Thursday, November 19, 2009

Diversity Terrorism

Mark Steyn has an excellent piece on the Fort Hood terrorist attack (for that is what it was). 

[W]e … are now reflexively conditioned to ignore the flashing neon sign. Like those apocryphal Victorian ladies discreetly draping the lasciviously curved legs of their pianos, if a glimpse of hard unpleasant reality peeps through we simply veil it in another layer of fluffy illusions.

Two joint terrorism task forces became aware almost a year ago that Major Hasan was in regular email contact with Anwar al-Awlaqi, the American-born but now Yemeni-based cleric who served as imam to three of the 9/11 hijackers and supports all-out holy war against the United States. But the expert analysts in the Pentagon determined that this lively correspondence was consistent with Major Hasan’s “research interests”, so there was no need to worry. That’s America: Technologically superior, money no object (not one but two “joint terrorism task forces” stumbled across him). Yet no action was taken.

On the other hand, who needs surveillance operations and intelligence budgets? Major Hasan was entirely upfront about who he was. He put it on his business card: “SOA.” As in “Soldier of Allah” – which seems a tad ungrateful to the American taxpayers who ponied up half a million bucks or thereabouts in elite medical school education to train him to be a Soldier of Uncle Sam. In a series of meetings during 2008, officials from both Walter Reed and the Uniformed Services University of Health Sciences considered the question of whether then Captain Hasan was psychotic. But, according to at least one bigwig at Walter Reed, members of the policy committee wondered “how would it look if we kick out one of the few Muslim residents”.  So he got promoted to Major and shipped to Fort Hood.

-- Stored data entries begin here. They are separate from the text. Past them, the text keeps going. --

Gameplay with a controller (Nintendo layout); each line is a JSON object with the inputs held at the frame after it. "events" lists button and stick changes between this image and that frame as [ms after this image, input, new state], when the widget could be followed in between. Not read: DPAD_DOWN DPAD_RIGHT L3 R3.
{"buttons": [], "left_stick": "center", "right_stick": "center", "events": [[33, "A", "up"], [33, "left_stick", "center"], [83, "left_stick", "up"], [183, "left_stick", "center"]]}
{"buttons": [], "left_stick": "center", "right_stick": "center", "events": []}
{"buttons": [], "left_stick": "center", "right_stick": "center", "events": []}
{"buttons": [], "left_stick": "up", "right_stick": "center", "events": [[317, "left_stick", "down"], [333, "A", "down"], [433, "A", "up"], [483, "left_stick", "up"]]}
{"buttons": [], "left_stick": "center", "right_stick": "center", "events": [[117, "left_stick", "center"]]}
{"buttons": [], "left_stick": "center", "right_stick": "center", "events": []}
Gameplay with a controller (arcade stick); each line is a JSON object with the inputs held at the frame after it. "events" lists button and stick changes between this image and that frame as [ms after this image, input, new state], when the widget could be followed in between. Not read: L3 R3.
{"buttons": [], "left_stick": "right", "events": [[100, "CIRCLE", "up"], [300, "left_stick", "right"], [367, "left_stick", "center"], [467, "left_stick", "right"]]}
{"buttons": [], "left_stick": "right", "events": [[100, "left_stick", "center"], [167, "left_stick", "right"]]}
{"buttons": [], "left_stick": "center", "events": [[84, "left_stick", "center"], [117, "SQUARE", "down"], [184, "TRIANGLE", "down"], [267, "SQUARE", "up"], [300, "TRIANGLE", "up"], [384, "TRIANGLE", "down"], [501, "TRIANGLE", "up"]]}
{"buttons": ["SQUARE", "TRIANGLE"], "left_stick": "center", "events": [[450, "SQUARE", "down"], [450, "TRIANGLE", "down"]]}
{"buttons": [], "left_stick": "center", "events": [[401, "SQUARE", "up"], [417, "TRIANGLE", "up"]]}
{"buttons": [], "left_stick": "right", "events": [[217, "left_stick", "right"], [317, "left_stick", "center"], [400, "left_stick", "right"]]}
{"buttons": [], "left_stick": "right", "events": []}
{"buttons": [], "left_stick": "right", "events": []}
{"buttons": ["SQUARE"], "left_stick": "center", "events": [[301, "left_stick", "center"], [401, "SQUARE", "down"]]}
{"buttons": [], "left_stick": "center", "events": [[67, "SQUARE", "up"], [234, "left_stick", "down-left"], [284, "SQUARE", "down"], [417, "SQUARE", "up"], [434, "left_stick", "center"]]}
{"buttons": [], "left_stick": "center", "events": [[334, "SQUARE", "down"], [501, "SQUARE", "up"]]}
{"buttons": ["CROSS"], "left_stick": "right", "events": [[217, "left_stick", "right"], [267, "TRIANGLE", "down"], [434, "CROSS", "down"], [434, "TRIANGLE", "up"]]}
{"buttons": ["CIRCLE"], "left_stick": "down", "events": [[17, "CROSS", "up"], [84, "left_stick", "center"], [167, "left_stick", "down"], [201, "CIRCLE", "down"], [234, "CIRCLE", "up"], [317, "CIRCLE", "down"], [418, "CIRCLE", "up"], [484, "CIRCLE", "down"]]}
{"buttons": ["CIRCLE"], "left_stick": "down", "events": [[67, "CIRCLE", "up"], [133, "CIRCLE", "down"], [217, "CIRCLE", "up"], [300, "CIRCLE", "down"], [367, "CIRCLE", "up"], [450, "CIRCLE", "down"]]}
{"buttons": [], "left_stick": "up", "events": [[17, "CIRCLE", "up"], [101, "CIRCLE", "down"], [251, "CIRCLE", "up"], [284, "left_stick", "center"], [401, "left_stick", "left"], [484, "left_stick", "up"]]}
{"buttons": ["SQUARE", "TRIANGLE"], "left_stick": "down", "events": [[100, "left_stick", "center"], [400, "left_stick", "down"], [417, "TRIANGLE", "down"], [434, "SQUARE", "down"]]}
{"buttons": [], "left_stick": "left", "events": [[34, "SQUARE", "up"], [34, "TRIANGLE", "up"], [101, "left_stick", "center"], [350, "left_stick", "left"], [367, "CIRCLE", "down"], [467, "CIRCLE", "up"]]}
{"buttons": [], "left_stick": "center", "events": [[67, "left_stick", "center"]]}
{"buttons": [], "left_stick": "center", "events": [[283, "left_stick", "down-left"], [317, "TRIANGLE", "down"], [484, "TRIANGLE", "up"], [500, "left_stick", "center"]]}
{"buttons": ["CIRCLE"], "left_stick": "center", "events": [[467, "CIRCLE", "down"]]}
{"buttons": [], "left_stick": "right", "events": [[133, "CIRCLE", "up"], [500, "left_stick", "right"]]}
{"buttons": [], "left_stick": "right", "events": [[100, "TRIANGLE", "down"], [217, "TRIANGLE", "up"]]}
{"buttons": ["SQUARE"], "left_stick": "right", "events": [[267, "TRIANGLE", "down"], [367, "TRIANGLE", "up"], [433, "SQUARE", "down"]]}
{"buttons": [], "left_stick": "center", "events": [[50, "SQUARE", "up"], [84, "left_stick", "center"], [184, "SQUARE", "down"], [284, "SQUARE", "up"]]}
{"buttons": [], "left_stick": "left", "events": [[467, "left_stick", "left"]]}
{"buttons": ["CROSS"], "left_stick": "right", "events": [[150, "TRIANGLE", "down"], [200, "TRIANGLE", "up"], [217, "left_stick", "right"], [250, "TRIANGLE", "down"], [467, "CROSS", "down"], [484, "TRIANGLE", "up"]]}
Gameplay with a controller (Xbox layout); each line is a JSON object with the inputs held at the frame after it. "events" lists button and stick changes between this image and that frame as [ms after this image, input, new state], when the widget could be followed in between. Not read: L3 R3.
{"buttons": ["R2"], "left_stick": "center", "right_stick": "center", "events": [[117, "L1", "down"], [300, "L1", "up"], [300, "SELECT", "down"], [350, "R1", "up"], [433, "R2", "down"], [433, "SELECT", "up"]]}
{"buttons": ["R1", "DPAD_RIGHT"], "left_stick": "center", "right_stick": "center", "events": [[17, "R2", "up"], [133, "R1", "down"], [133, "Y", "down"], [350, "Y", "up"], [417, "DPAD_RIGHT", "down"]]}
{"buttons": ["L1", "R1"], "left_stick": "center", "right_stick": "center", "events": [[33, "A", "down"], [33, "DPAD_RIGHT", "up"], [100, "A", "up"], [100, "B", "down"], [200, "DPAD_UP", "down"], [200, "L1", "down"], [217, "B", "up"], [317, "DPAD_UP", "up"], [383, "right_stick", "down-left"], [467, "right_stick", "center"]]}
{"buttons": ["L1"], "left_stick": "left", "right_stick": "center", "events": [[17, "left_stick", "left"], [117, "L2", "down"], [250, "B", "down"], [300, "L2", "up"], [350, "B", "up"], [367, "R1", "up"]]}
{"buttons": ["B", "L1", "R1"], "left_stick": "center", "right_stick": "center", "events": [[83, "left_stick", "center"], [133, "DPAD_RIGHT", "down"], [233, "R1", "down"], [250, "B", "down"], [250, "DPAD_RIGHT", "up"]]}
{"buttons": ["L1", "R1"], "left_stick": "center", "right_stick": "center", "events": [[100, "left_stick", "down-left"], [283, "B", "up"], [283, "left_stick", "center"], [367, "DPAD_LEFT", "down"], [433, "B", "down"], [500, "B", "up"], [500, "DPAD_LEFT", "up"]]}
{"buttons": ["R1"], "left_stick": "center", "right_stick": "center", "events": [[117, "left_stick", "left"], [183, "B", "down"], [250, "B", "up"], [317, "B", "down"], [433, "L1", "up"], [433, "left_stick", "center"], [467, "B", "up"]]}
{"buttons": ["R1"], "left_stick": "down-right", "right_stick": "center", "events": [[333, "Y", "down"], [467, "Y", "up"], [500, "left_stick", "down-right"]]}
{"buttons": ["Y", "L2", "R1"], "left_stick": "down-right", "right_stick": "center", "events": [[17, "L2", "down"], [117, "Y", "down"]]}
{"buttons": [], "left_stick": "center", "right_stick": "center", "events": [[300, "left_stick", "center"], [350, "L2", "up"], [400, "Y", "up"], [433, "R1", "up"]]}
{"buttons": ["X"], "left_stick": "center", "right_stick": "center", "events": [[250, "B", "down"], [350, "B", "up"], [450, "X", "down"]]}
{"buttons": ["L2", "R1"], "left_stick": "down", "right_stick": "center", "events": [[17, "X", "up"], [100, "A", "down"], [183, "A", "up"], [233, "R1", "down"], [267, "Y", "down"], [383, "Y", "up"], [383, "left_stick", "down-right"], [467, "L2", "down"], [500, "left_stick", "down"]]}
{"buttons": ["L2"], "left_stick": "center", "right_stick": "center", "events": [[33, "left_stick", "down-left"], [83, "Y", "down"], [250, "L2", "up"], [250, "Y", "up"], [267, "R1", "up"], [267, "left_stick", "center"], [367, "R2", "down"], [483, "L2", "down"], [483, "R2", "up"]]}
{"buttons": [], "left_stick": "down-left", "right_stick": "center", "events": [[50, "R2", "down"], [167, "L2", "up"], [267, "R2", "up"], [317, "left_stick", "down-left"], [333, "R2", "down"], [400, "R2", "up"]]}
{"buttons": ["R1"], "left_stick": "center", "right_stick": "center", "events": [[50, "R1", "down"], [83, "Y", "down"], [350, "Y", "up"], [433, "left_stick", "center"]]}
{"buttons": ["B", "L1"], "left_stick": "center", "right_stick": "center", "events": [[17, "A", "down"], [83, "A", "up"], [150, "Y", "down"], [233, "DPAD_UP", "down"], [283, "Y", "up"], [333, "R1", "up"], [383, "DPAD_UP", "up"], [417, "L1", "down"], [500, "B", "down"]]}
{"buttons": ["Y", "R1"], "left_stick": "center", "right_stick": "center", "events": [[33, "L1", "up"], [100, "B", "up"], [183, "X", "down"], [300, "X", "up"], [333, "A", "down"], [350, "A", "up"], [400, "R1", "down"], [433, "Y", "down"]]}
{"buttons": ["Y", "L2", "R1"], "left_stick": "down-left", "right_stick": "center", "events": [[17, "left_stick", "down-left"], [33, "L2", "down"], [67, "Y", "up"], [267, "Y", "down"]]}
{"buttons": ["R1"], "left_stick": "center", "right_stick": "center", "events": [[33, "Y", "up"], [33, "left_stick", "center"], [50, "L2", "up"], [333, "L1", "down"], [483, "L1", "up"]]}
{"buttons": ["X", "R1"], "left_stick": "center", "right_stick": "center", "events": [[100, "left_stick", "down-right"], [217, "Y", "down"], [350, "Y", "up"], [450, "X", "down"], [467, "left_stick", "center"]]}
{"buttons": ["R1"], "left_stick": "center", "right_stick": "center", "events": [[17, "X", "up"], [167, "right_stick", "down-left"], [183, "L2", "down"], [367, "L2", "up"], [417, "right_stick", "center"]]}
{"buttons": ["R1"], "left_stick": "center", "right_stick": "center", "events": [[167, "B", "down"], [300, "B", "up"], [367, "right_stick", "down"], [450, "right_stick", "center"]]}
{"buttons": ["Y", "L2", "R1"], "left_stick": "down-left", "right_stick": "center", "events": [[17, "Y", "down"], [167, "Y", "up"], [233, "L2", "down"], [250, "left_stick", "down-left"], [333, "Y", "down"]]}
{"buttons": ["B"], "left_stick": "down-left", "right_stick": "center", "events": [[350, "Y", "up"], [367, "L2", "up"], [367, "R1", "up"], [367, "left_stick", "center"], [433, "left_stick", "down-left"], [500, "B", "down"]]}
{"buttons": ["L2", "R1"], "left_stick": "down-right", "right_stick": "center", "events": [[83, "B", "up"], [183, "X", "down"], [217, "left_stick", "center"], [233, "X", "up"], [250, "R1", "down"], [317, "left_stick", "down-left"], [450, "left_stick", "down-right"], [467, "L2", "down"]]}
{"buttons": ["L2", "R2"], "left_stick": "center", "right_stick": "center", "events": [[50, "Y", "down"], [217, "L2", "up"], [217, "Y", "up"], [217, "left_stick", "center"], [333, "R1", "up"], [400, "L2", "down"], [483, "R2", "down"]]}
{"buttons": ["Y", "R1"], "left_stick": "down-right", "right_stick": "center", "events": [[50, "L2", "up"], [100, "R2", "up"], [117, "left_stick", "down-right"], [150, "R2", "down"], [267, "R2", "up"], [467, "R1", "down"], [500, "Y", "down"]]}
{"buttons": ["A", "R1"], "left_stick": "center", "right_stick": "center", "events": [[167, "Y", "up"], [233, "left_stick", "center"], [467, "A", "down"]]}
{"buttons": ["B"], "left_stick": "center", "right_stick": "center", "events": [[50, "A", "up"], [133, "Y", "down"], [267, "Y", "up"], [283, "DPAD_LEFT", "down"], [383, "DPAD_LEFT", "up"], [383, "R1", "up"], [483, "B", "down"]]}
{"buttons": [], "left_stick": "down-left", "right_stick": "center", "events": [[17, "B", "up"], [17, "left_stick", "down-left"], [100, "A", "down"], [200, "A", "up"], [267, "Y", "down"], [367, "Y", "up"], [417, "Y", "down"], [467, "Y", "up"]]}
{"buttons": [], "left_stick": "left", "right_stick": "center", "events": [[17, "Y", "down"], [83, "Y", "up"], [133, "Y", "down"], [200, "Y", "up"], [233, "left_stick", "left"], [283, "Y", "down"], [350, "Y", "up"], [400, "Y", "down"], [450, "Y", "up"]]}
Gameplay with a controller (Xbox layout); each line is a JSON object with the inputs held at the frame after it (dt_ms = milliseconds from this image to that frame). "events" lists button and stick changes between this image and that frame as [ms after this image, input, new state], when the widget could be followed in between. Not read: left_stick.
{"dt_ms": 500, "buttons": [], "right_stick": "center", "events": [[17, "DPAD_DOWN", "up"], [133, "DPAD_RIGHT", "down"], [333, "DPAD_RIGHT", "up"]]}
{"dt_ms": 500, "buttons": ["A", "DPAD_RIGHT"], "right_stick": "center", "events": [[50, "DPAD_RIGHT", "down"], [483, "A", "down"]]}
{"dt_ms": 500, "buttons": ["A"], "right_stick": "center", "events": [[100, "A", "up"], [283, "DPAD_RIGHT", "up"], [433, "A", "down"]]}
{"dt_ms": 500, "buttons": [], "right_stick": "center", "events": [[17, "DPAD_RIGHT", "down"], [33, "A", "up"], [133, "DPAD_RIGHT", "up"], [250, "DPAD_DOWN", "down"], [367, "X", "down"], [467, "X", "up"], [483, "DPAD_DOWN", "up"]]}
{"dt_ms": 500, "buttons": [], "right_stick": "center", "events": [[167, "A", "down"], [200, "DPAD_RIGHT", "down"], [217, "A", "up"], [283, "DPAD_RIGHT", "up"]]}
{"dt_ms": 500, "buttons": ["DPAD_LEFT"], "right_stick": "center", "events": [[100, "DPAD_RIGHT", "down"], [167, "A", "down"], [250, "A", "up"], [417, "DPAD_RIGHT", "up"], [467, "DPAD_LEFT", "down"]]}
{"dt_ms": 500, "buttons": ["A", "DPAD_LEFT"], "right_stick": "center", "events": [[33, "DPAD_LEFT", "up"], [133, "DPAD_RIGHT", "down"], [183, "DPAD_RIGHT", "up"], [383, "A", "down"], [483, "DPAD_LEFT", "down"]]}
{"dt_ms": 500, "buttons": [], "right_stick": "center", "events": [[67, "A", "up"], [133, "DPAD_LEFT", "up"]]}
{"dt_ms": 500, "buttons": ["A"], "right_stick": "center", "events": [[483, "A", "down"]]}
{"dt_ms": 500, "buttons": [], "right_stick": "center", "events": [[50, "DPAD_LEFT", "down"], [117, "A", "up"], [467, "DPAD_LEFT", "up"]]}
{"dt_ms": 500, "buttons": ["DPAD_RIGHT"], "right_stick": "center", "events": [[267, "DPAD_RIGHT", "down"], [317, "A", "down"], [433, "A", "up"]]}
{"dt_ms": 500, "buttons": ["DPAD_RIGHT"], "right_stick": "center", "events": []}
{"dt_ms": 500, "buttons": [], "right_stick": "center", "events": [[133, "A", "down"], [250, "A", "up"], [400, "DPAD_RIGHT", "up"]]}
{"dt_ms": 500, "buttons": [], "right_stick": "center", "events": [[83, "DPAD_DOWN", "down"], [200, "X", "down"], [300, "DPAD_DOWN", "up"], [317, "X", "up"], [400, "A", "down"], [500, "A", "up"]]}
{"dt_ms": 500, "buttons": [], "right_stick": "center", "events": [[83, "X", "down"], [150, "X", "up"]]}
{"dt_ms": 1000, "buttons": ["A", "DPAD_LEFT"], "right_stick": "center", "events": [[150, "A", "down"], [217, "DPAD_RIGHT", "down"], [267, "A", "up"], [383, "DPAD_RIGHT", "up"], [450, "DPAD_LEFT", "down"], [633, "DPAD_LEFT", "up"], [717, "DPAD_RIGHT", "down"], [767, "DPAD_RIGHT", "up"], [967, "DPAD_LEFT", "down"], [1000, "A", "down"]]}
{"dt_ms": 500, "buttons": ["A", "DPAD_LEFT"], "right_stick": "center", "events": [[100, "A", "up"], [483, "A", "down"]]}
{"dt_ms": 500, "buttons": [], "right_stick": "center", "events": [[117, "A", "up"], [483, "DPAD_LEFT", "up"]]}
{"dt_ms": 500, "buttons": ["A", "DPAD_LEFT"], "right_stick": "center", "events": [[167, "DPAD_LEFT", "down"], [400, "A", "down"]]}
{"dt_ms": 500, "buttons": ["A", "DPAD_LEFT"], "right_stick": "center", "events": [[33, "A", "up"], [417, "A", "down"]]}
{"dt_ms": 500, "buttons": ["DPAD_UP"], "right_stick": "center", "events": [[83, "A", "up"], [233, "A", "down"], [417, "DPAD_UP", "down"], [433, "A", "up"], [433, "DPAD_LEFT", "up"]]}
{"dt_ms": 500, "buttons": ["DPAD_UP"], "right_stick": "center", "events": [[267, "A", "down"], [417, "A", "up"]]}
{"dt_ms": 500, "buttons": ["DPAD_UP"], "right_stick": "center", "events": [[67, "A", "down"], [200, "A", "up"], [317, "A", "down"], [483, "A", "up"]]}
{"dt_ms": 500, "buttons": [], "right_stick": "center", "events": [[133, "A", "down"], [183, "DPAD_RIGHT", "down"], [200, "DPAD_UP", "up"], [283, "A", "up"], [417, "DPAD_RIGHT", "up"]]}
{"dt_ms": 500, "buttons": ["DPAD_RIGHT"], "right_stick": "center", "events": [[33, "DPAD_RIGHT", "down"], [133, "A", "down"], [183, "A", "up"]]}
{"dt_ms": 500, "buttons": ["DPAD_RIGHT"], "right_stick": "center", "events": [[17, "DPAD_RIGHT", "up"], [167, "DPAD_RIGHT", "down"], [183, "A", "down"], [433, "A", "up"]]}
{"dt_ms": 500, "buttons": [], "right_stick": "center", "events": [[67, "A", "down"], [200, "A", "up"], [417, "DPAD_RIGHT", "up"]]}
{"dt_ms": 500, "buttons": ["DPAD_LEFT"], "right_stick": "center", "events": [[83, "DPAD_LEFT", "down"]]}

And 13 men and women and an unborn baby are dead.

Well, like they say, it’s easy to be wise after the event. I’m not so sure. These days, it’s easier to be even more stupid after the event. “Apparently he tried to contact al Qaeda,” mused MSNBC’s Chris Matthews. “That’s not a crime to call up al Qaeda, is it? Is it? I mean, where do you stop the guy?” Interesting question: Where do you draw the line?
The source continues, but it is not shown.